15 agosto 2007

Un Mahler incompleto en El Escorial

Escuchar una sinfonía como la Tercera de Mahler rodeado del paisaje único de San Lorenzo de El Escorial debería ser un acontecimiento único, un auténtico placer para los sentidos por su poder de evocación. Muchos de los que se sentaron el pasado 7 de agosto en las butacas del auditorio escurialense se mostraban dispuestos a contemplar la imagen sonora del estallido del verano, los colores de las flores del campo y el correteo de los animales del bosque tras haber matado la espera habiéndose dejado embriagar por la agradable canícula del paisaje que puede divisarse desde el balcón principal.
Los ingredientes jugaban a favor.
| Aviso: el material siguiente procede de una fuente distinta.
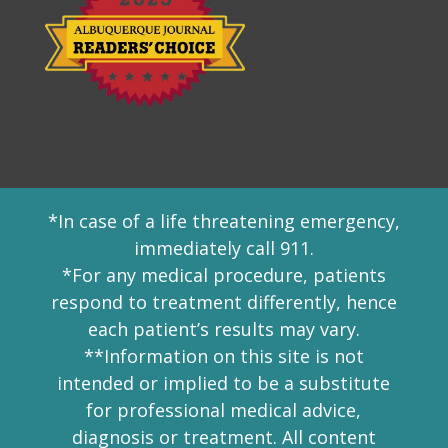
*In case of a life threatening emergency,
immediately call 911.
*For any medical procedure, patients
respond to treatment differently, hence
each patient’s results may vary.
**Information on this site is not
intended or implied to be a substitute
for professional medical advice,
diagnosis or treatment. All content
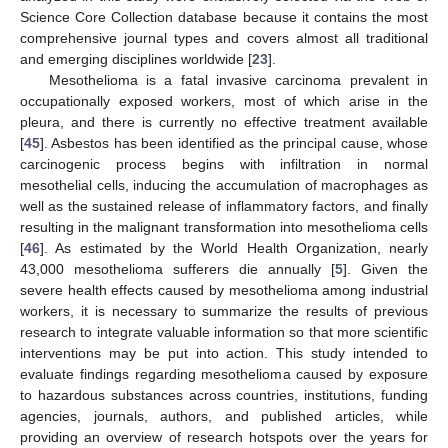
Science Core Collection database because it contains the most
comprehensive journal types and covers almost all traditional
and emerging disciplines worldwide [
23
].
Mesothelioma is a fatal invasive carcinoma prevalent in
occupationally exposed workers, most of which arise in the
pleura, and there is currently no effective treatment available
[
45
]. Asbestos has been identified as the principal cause, whose
carcinogenic process begins with infiltration in normal
mesothelial cells, inducing the accumulation of macrophages as
well as the sustained release of inflammatory factors, and finally
resulting in the malignant transformation into mesothelioma cells
[
46
]. As estimated by the World Health Organization, nearly
43,000 mesothelioma sufferers die annually [
5
]. Given the
severe health effects caused by mesothelioma among industrial
workers, it is necessary to summarize the results of previous
research to integrate valuable information so that more scientific
interventions may be put into action. This study intended to
evaluate findings regarding mesothelioma caused by exposure
to hazardous substances across countries, institutions, funding
agencies, journals, authors, and published articles, while
providing an overview of research hotspots over the years for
Nada menos que el hiperactivo y sugerente director ruso Valery Gergiev, al frente de la Orquesta del Teatro Mariinsky de San Petersburgo, del que es director general y artístico. Con este concierto se presentaba esta compañía operística en el Festival Lírico Internacional que organiza cada año el Teatro Auditorio de San Lorenzo de El Escorial, esta vez con sus nuevos gestores tras el concurso fallado el año pasado. La participación de esta formación rusa se completaría en días sucesivos con Tosca, de Puccini, Il Viaggio a Reims, de Rossini, y un nuevo concierto que clausuraría el festival con La consagración de la primavera en atriles, de Stravinski, entre otras obras.
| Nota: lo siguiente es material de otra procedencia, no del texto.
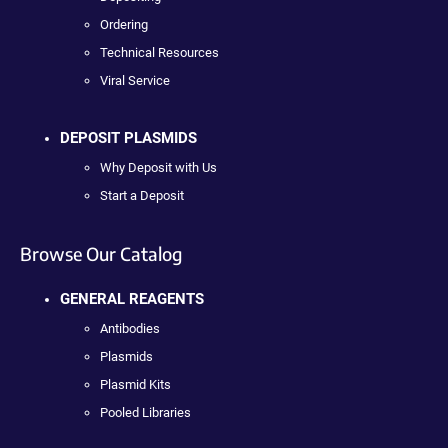
Ordering
Technical Resources
Viral Service
DEPOSIT PLASMIDS
Why Deposit with Us
Start a Deposit
Browse Our Catalog
GENERAL REAGENTS
Antibodies
Plasmids
Plasmid Kits
Pooled Libraries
Sin embargo, no fue ninguna noche especial, si dejamos aparte la interpretación del último movimiento. Todo, desde el comienzo, tenía un intenso aroma a algo improvisado, a un aquí-te-pillo-aquí-te-mato deslavazado, incompleto, algo cojo. Primero, la disposición de la orquesta en el minúsculo escenario que dejaba la producción operística que se iba a ver al día siguiente y que obligó a interpretar esta sinfonía con un telón de fondo, sin una concha escénica que diera forma al sonido, de desde el comienzo sonó plano y sin relieve. Luego, los excesivamente sobrios programas entregados por la organización, que quedaban huérfanos de una breve introducción a la obra, por no decir una traducción de las partes cantadas. Y durante la interpretación, el juego de luces que se trajeron los operarios de sala, que invitaba a imaginar una divertida discusión entre bastidores sobre qué luces deberían estar encendidas o apagadas. Por lo que se ve, la discusión debió durar hasta el último movimiento. Quizás sea la falta de costumbre.
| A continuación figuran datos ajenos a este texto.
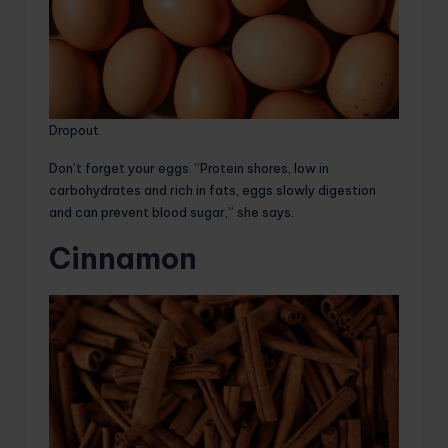
Dropout
Don’t forget your eggs. “Protein shores, low in
carbohydrates and rich in fats, eggs slowly digestion
and can prevent blood sugar,” she says.
Cinnamon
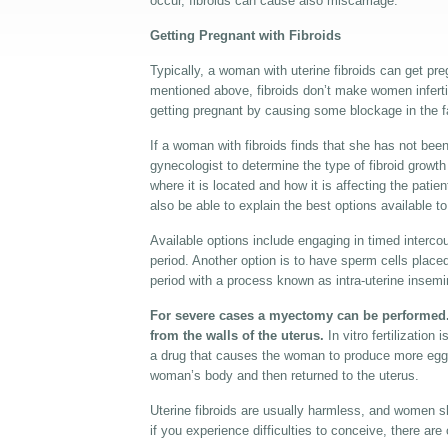
occur, fibroids can cause also miscarriage.
Getting Pregnant with Fibroids
Typically, a woman with uterine fibroids can get pr
mentioned above, fibroids don’t make women inferti
getting pregnant by causing some blockage in the fa
If a woman with fibroids finds that she has not been
gynecologist to determine the type of fibroid growt
where it is located and how it is affecting the patien
also be able to explain the best options available to
Available options include engaging in timed interco
period. Another option is to have sperm cells placed 
period with a process known as intra-uterine insemi
For severe cases a myectomy can be performed. 
from the walls of the uterus.
In vitro fertilization
a drug that causes the woman to produce more eggs.
woman’s body and then returned to the uterus.
Uterine fibroids are usually harmless, and women s
if you experience difficulties to conceive, there are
Pero lo que pareció improvisado de principio a fin fue la propia interpretación de la sinfonía. Por lo menos en lo que se refiere a su sección de trompas y trompetas, que rivalizaron en ataques imprecisos durante toda la ejecución. Con estos mimbres, la sinfonía evolucionó incompleta, mutilada en su sentido musical por unas trompas destempladas y dubitativas, comportamiento se extendió hasta la trompeta que suena oculta en el proscenio durante el tercer movimiento. En el cuarto, la voz oscura y profunda de Zlata Bulycheva apenas lograba encaramarse por encima de unos metales que sonaban inusualmente altos. En el siguiente, el coro de mujeres y niños, colocados donde por donde podían, cantaron bien, aunque su retirada del estrado se hiciera con el movimiento todavía sin terminar y con los ruidos lógicos que no dejaron brillar el conjunto. Improvisación, una vez más.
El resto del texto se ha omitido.